Bringing home a new puppy is fun and exciting, you and your family will be overcome with joy while playing with your new bundle of fluff. But, a lot of responsibility comes along with this new and adorable family member. One of the hardest tasks to accomplish during the first weeks after you bring your puppy home is potty training.
Sadly, a lot of owners become frustrated with their puppies during this time and turn toward giving their pet over to a shelter. It’s important to remember that no matter how hard you try it’s going to take a few weeks for your puppy to be fully potty trained, and accidents are going to happen.
Don’t Ask Your Puppy to Hold it Too Long
Why is it that some think that puppies can hold their bladder as long as adult dogs can? This simply isn’t true. Puppies are small, and not yet fully developed. This means that anything that goes in one end tends to come out the other within 2-3 hours. You might be thinking that that sounds like a lot of time you’d need to commit to taking your puppy out to go potty and you’d be right.
Puppies require, and deserve, frequent attention when young. If you can’t find a way to let your puppy out every 2-3 hours for the first couple of weeks home then now might not be a good time to welcome home a new puppy. Some get around this requirement by utilizing puppy pads or other potty alternatives, and these methods can work, but they’re not foolproof. If you are going to use this method, then we recommend that you keep your puppy in a crate or x pen while you’re out.
Choosing The Right Crate or X Pen
Make sure that your enclosure of choice is the right size for your puppy. If your crate or x pen is too large, then your puppy will be more likely to have accidents because he’ll have ample room to get away from the mess and it may lead to him developing a lifelong habit of eliminating in his crate or x pen. Your enclosure should be large enough for your puppy to stand up and turn around comfortably. We recommend purchasing an adjustable crate so that you won’t need to continue buying new crates as your puppy grows. These crates usually have a moveable panel that you can slide frontwards or backwards to increase or decrease the amount of space your puppy has available.
Consistency is Key
Just like with human babies, consistency is key when it comes to puppies. You’ll need to develop a potty training schedule that you can realistically maintain for a long period of time. Puppies will thrive on consistency and likewise, suffer from irregularity. It’s best if you can figure out a schedule before you bring your puppy home. Here are a few of your puppy’s needs you’ll need to keep in mind:
- Puppies need to potty every 2-3 hours
- Puppies tend to need to go to the bathroom two hours after they finish eating or drinking
- A puppy needs to be fed 3-4 times a day (depending on your vet’s personal recommendations)

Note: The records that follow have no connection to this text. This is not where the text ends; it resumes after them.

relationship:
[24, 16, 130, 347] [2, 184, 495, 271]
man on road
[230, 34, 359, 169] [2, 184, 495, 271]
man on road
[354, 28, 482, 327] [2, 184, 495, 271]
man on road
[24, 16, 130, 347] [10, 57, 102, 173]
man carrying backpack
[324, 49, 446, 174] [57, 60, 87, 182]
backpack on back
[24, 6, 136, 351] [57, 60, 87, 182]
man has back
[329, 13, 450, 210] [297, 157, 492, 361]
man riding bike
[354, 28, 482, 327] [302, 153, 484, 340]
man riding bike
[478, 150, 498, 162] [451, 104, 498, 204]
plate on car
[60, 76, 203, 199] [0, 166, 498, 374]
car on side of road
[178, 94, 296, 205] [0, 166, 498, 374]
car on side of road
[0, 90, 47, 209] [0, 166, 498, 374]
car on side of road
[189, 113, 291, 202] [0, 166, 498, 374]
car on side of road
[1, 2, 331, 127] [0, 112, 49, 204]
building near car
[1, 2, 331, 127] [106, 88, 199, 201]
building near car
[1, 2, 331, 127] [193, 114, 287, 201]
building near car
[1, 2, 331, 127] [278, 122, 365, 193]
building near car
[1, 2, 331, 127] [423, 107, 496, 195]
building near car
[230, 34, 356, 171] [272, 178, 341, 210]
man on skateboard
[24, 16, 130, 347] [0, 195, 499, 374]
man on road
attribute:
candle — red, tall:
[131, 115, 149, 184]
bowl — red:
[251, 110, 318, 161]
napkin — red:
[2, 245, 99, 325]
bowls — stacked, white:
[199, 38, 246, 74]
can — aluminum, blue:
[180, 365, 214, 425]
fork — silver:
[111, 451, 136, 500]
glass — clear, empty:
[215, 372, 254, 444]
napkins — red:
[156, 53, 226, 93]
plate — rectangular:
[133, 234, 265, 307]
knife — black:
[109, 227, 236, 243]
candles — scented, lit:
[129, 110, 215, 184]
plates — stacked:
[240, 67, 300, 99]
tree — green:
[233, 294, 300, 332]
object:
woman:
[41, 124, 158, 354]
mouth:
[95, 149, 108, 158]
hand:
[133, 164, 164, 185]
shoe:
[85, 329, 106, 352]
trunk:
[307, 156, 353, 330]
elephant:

- Feed your puppy at the same time every day so that you can predict his bathroom schedule
- Your puppy will still need to potty at night, so set an alarm
Positivity Is Key
When you find an accident in your house, it can be tempting to get angry at your puppy. No one likes coming home to find a mess, but consider who’s at fault in the situation. Your puppy is just a baby. Did you make him wait more than two and a half hours between potty breaks? Did you leave him with a bowl of water and food when you left? Did you feed him at a different time than usual? All of these factors will contribute to why a puppy makes a mess, so please keep them in mind.
Also, scolding your puppy, or doing something antiquated like hitting them with a rolled newspaper on the nose when they have an accident only conditions your puppy to hide their mistakes from you. When you negatively discipline your puppy much later after he has had an accident, say when you walk in the door from work he’ll only learn one thing. He’ll learn that you’re angry when you get home so he should hide, he may also learn that he should hide his potty from you. This is troubling because your puppy might adapt a coping mechanism where he goes off and hides when he needs to potty as opposed to signaling to you that it’s time to go.